The Big Three auto companies, economist John Kenneth Galbraith wrote, could create endless demand for their products through manipulative advertising and planned obsolescence. The United Auto Workers would ensure that productivity gains would be shared by workers and the assembly line would never be speeded up. In those days, 40% of Michigan voters lived in union (mostly UAW) households, the base vote of a liberal Democratic Party that pushed for ever larger governments at the local, state and federal levels. You found similar alignments in most Midwestern states.
Liberals assumed the Michigan model was the wave of the future, and that in time—once someone built big factories and unions organized them—backward states like Texas would catch up. Texas liberal writers Ronnie Dugger and Molly Ivins kept looking for the liberal coalition of blacks, poor whites and Latinos that political scientist V.O. Key predicted in his 1940s classic “Southern Politics.” . . .
History hasn’t worked out that way.

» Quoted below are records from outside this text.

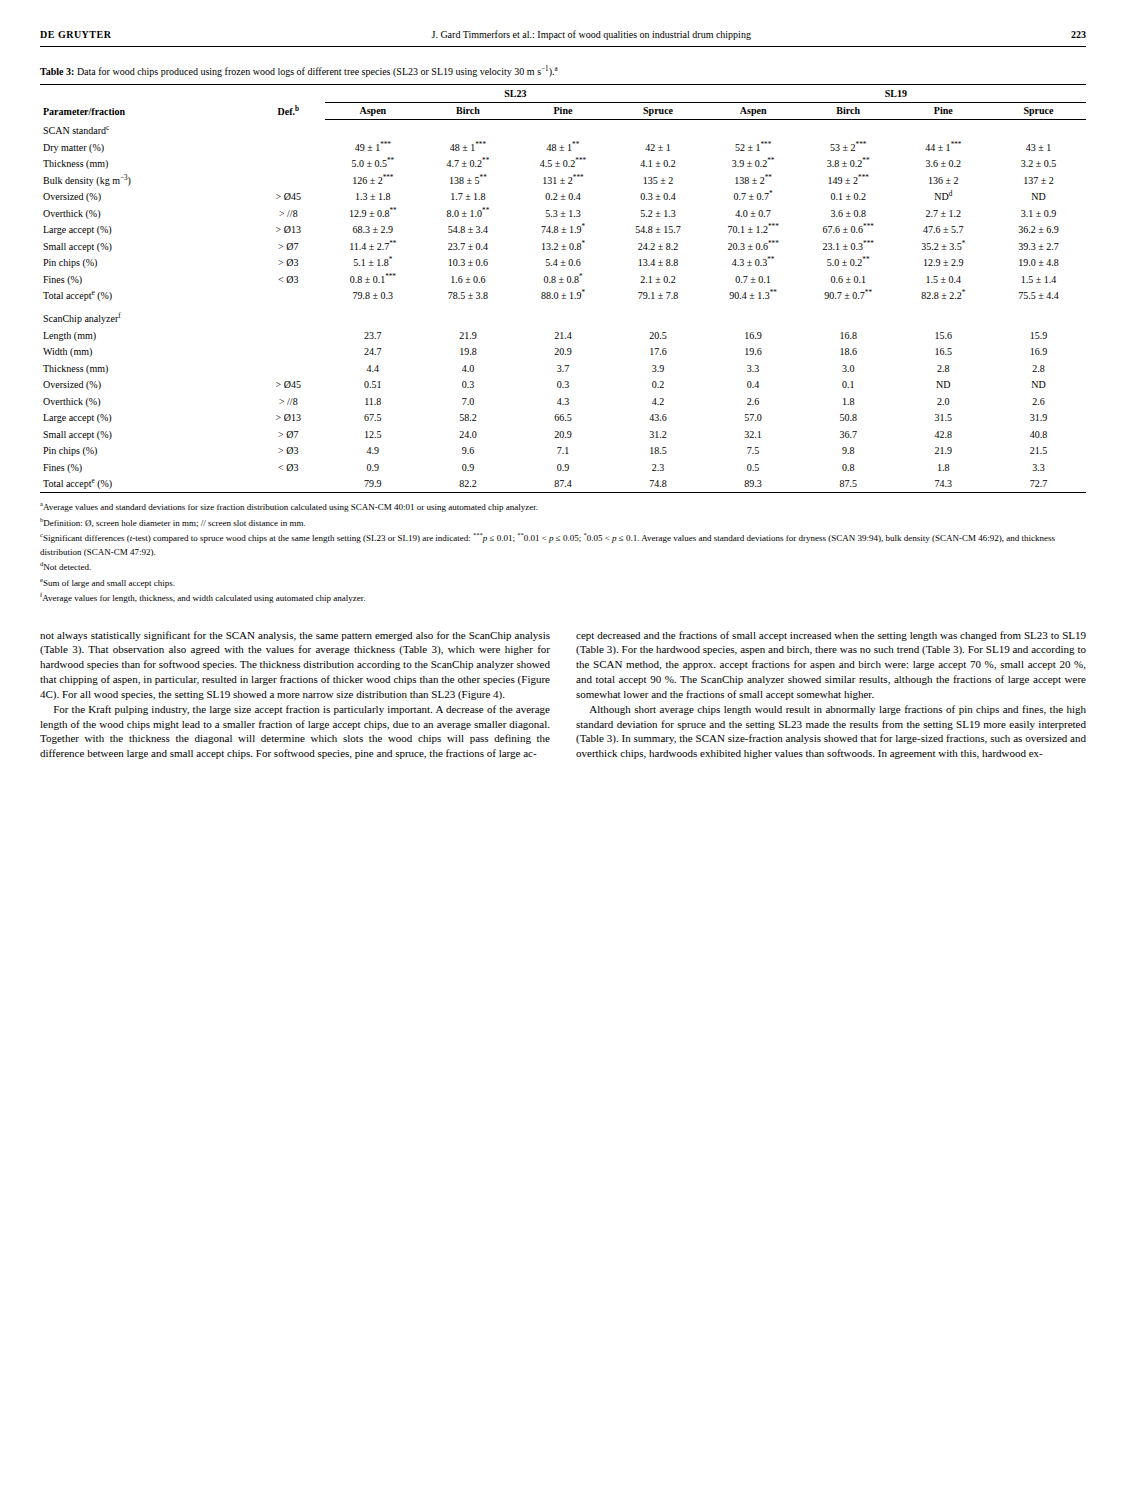DE GRUYTER J. Gard Timmerfors et al.: Impact of wood qualities on industrial drum chipping 223
Table 3: Data for wood chips produced using frozen wood logs of different tree species (SL23 or SL19 using velocity 30 m s−1).a
| Parameter/fraction | Def. b | SL23 | SL19 |
| --- | --- | --- | --- |
| Aspen | Birch | Pine | Spruce | Aspen | Birch | Pine | Spruce |
| SCAN standard c |
| Dry matter (%) | | 49 ± 1 *** | 48 ± 1 *** | 48 ± 1 ** | 42 ± 1 | 52 ± 1 *** | 53 ± 2 *** | 44 ± 1 *** | 43 ± 1 |
| Thickness (mm) | | 5.0 ± 0.5 ** | 4.7 ± 0.2 ** | 4.5 ± 0.2 *** | 4.1 ± 0.2 | 3.9 ± 0.2 ** | 3.8 ± 0.2 ** | 3.6 ± 0.2 | 3.2 ± 0.5 |
| Bulk density (kg m −3 ) | | 126 ± 2 *** | 138 ± 5 ** | 131 ± 2 *** | 135 ± 2 | 138 ± 2 ** | 149 ± 2 *** | 136 ± 2 | 137 ± 2 |
| Oversized (%) | > Ø45 | 1.3 ± 1.8 | 1.7 ± 1.8 | 0.2 ± 0.4 | 0.3 ± 0.4 | 0.7 ± 0.7 * | 0.1 ± 0.2 | ND d | ND |
| Overthick (%) | > //8 | 12.9 ± 0.8 ** | 8.0 ± 1.0 ** | 5.3 ± 1.3 | 5.2 ± 1.3 | 4.0 ± 0.7 | 3.6 ± 0.8 | 2.7 ± 1.2 | 3.1 ± 0.9 |
| Large accept (%) | > Ø13 | 68.3 ± 2.9 | 54.8 ± 3.4 | 74.8 ± 1.9 * | 54.8 ± 15.7 | 70.1 ± 1.2 *** | 67.6 ± 0.6 *** | 47.6 ± 5.7 | 36.2 ± 6.9 |
| Small accept (%) | > Ø7 | 11.4 ± 2.7 ** | 23.7 ± 0.4 | 13.2 ± 0.8 * | 24.2 ± 8.2 | 20.3 ± 0.6 *** | 23.1 ± 0.3 *** | 35.2 ± 3.5 * | 39.3 ± 2.7 |
| Pin chips (%) | > Ø3 | 5.1 ± 1.8 * | 10.3 ± 0.6 | 5.4 ± 0.6 | 13.4 ± 8.8 | 4.3 ± 0.3 ** | 5.0 ± 0.2 ** | 12.9 ± 2.9 | 19.0 ± 4.8 |
| Fines (%) | < Ø3 | 0.8 ± 0.1 *** | 1.6 ± 0.6 | 0.8 ± 0.8 * | 2.1 ± 0.2 | 0.7 ± 0.1 | 0.6 ± 0.1 | 1.5 ± 0.4 | 1.5 ± 1.4 |
| Total accept e (%) | | 79.8 ± 0.3 | 78.5 ± 3.8 | 88.0 ± 1.9 * | 79.1 ± 7.8 | 90.4 ± 1.3 ** | 90.7 ± 0.7 ** | 82.8 ± 2.2 * | 75.5 ± 4.4 |
| ScanChip analyzer f |
| Length (mm) | | 23.7 | 21.9 | 21.4 | 20.5 | 16.9 | 16.8 | 15.6 | 15.9 |
| Width (mm) | | 24.7 | 19.8 | 20.9 | 17.6 | 19.6 | 18.6 | 16.5 | 16.9 |
| Thickness (mm) | | 4.4 | 4.0 | 3.7 | 3.9 | 3.3 | 3.0 | 2.8 | 2.8 |
| Oversized (%) | > Ø45 | 0.51 | 0.3 | 0.3 | 0.2 | 0.4 | 0.1 | ND | ND |
| Overthick (%) | > //8 | 11.8 | 7.0 | 4.3 | 4.2 | 2.6 | 1.8 | 2.0 | 2.6 |
| Large accept (%) | > Ø13 | 67.5 | 58.2 | 66.5 | 43.6 | 57.0 | 50.8 | 31.5 | 31.9 |
| Small accept (%) | > Ø7 | 12.5 | 24.0 | 20.9 | 31.2 | 32.1 | 36.7 | 42.8 | 40.8 |
| Pin chips (%) | > Ø3 | 4.9 | 9.6 | 7.1 | 18.5 | 7.5 | 9.8 | 21.9 | 21.5 |
| Fines (%) | < Ø3 | 0.9 | 0.9 | 0.9 | 2.3 | 0.5 | 0.8 | 1.8 | 3.3 |
| Total accept e (%) | | 79.9 | 82.2 | 87.4 | 74.8 | 89.3 | 87.5 | 74.3 | 72.7 |
aAverage values and standard deviations for size fraction distribution calculated using SCAN-CM 40:01 or using automated chip analyzer.
bDefinition: Ø, screen hole diameter in mm; // screen slot distance in mm.
cSignificant differences (t-test) compared to spruce wood chips at the same length setting (SL23 or SL19) are indicated: ***p ≤ 0.01; **0.01 < p ≤ 0.05; *0.05 < p ≤ 0.1. Average values and standard deviations for dryness (SCAN 39:94), bulk density (SCAN-CM 46:92), and thickness distribution (SCAN-CM 47:92).
dNot detected.
eSum of large and small accept chips.
fAverage values for length, thickness, and width calculated using automated chip analyzer.
not always statistically significant for the SCAN analysis, the same pattern emerged also for the ScanChip analysis (Table 3). That observation also agreed with the values for average thickness (Table 3), which were higher for hardwood species than for softwood species. The thickness distribution according to the ScanChip analyzer showed that chipping of aspen, in particular, resulted in larger fractions of thicker wood chips than the other species (Figure 4C). For all wood species, the setting SL19 showed a more narrow size distribution than SL23 (Figure 4).
For the Kraft pulping industry, the large size accept fraction is particularly important. A decrease of the average length of the wood chips might lead to a smaller fraction of large accept chips, due to an average smaller diagonal. Together with the thickness the diagonal will determine which slots the wood chips will pass defining the difference between large and small accept chips. For softwood species, pine and spruce, the fractions of large ac-
cept decreased and the fractions of small accept increased when the setting length was changed from SL23 to SL19 (Table 3). For the hardwood species, aspen and birch, there was no such trend (Table 3). For SL19 and according to the SCAN method, the approx. accept fractions for aspen and birch were: large accept 70 %, small accept 20 %, and total accept 90 %. The ScanChip analyzer showed similar results, although the fractions of large accept were somewhat lower and the fractions of small accept somewhat higher.
Although short average chips length would result in abnormally large fractions of pin chips and fines, the high standard deviation for spruce and the setting SL23 made the results from the setting SL19 more easily interpreted (Table 3). In summary, the SCAN size-fraction analysis showed that for large-sized fractions, such as oversized and overthick chips, hardwoods exhibited higher values than softwoods. In agreement with this, hardwood ex-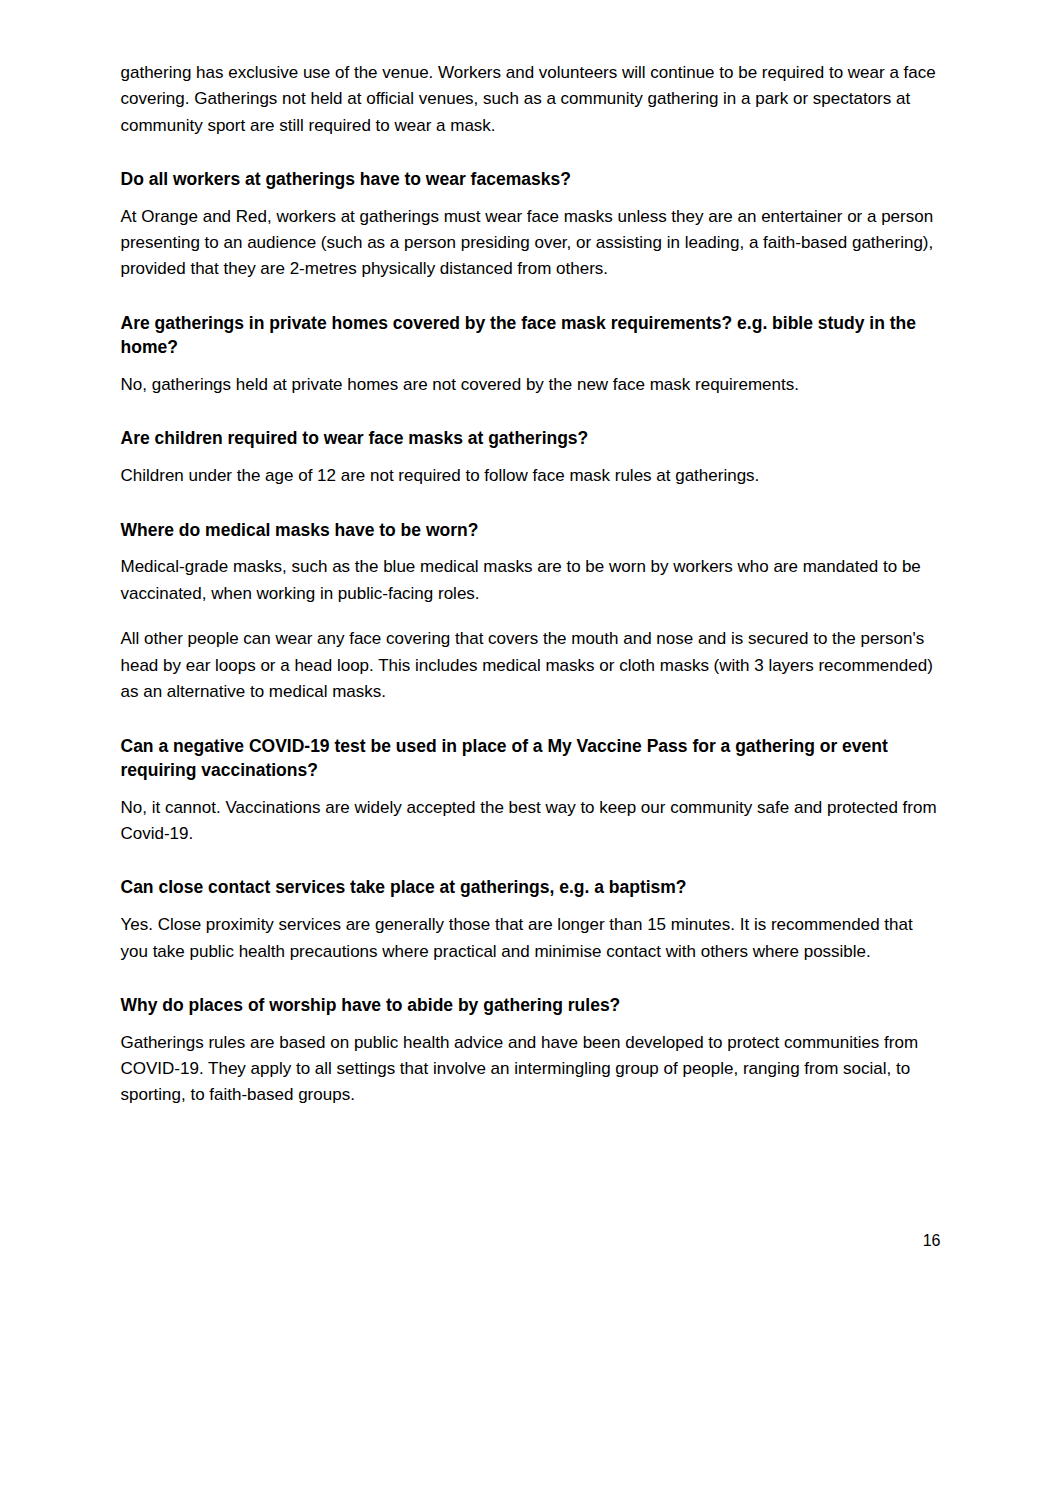gathering has exclusive use of the venue. Workers and volunteers will continue to be required to wear a face covering. Gatherings not held at official venues, such as a community gathering in a park or spectators at community sport are still required to wear a mask.
Do all workers at gatherings have to wear facemasks?
At Orange and Red, workers at gatherings must wear face masks unless they are an entertainer or a person presenting to an audience (such as a person presiding over, or assisting in leading, a faith-based gathering), provided that they are 2-metres physically distanced from others.
Are gatherings in private homes covered by the face mask requirements? e.g. bible study in the home?
No, gatherings held at private homes are not covered by the new face mask requirements.
Are children required to wear face masks at gatherings?
Children under the age of 12 are not required to follow face mask rules at gatherings.
Where do medical masks have to be worn?
Medical-grade masks, such as the blue medical masks are to be worn by workers who are mandated to be vaccinated, when working in public-facing roles.
All other people can wear any face covering that covers the mouth and nose and is secured to the person's head by ear loops or a head loop. This includes medical masks or cloth masks (with 3 layers recommended) as an alternative to medical masks.
Can a negative COVID-19 test be used in place of a My Vaccine Pass for a gathering or event requiring vaccinations?
No, it cannot. Vaccinations are widely accepted the best way to keep our community safe and protected from Covid-19.
Can close contact services take place at gatherings, e.g. a baptism?
Yes. Close proximity services are generally those that are longer than 15 minutes. It is recommended that you take public health precautions where practical and minimise contact with others where possible.
Why do places of worship have to abide by gathering rules?
Gatherings rules are based on public health advice and have been developed to protect communities from COVID-19. They apply to all settings that involve an intermingling group of people, ranging from social, to sporting, to faith-based groups.
16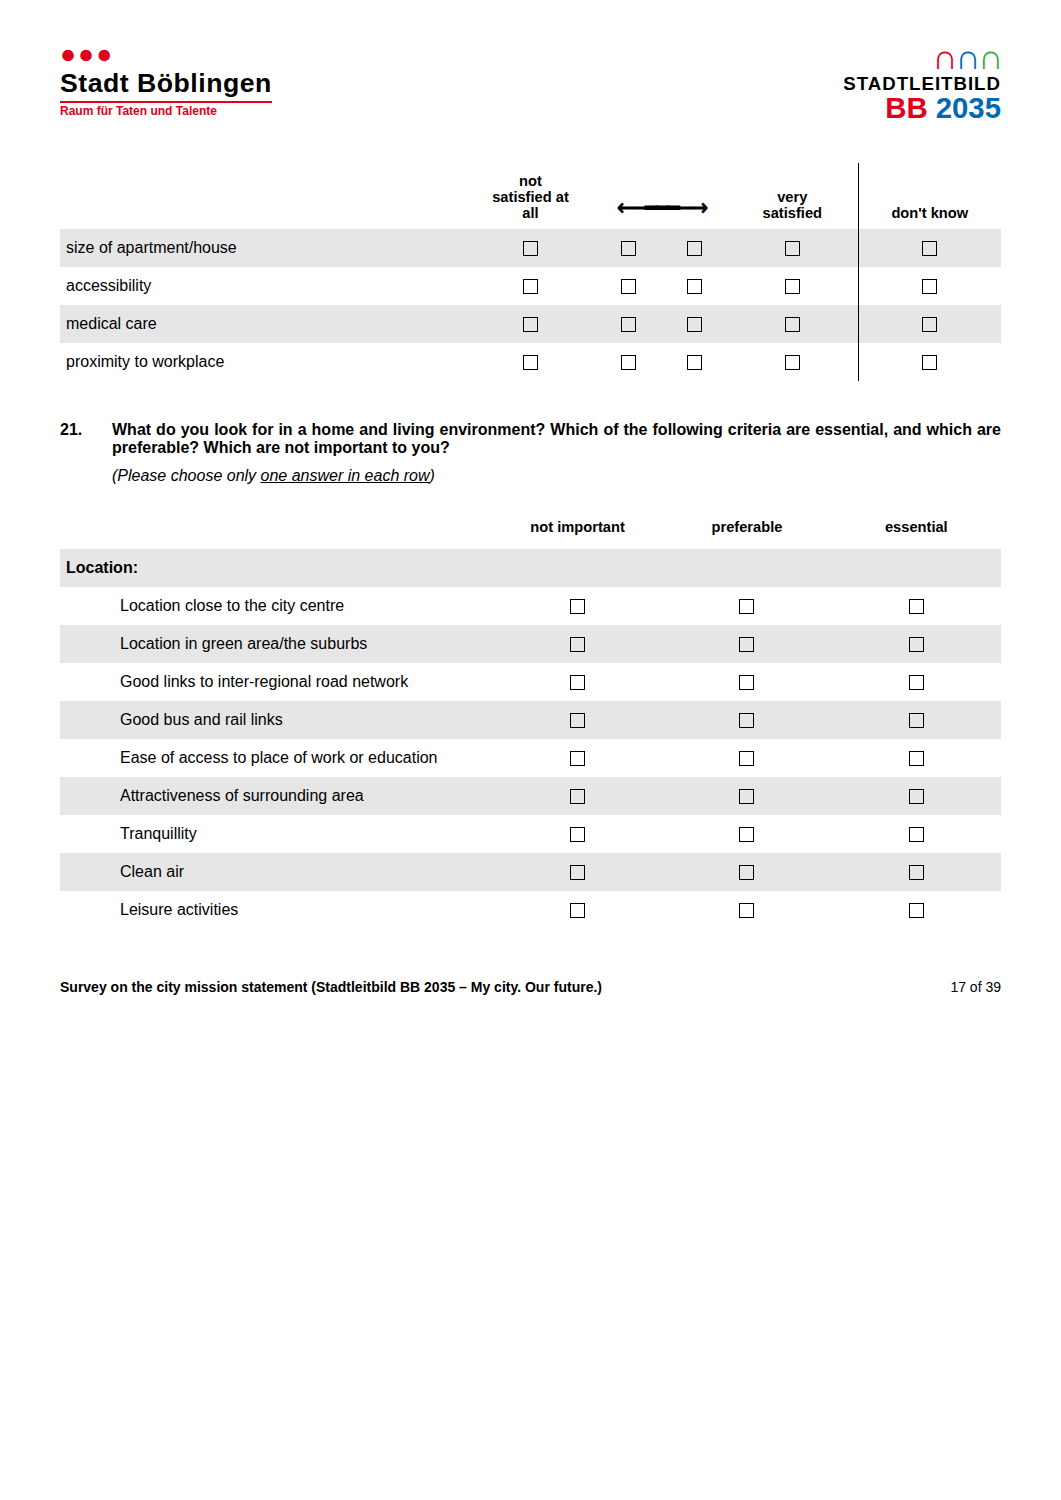●●●
Stadt Böblingen
Raum für Taten und Talente
∩∩∩
STADTLEITBILD
BB 2035
| | not satisfied at all | ⟵━━━⟶ | very satisfied | don't know |
| --- | --- | --- | --- | --- |
| size of apartment/house | | | | | |
| accessibility | | | | | |
| medical care | | | | | |
| proximity to workplace | | | | | |
21.
What do you look for in a home and living environment? Which of the following criteria are essential, and which are preferable? Which are not important to you?
(Please choose only one answer in each row)
| | not important | preferable | essential |
| --- | --- | --- | --- |
| Location: |
| Location close to the city centre | | | |
| Location in green area/the suburbs | | | |
| Good links to inter-regional road network | | | |
| Good bus and rail links | | | |
| Ease of access to place of work or education | | | |
| Attractiveness of surrounding area | | | |
| Tranquillity | | | |
| Clean air | | | |
| Leisure activities | | | |
Survey on the city mission statement (Stadtleitbild BB 2035 – My city. Our future.)
17 of 39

In 1970, Michigan had nine million people. In 2010, it had 10 million. In 1970, Texas had 11 million people. In 2010, it had 25 million. In 1970, Detroit was the nation’s fifth-largest metro area. Today, metro Houston and the Dallas-Fort Worth metroplex are both pressing the San Francisco Bay area for the No. 4 spot, and Detroit is far behind.
Adversarial unionism is one reason the Midwest slumped. It turns out that the 1970 assembly line, with union shop stewards always poised to shut it down, was not the highest stage of human economic development. When you make labor more expensive, you create incentives to invent new machines and create new jobs elsewhere. Foreign auto manufacturers built plants in a South recently freed from state-imposed racial segregation. With no adversarial unions, management and labor could collaborate and achieve quality levels the Big Three took decades to match.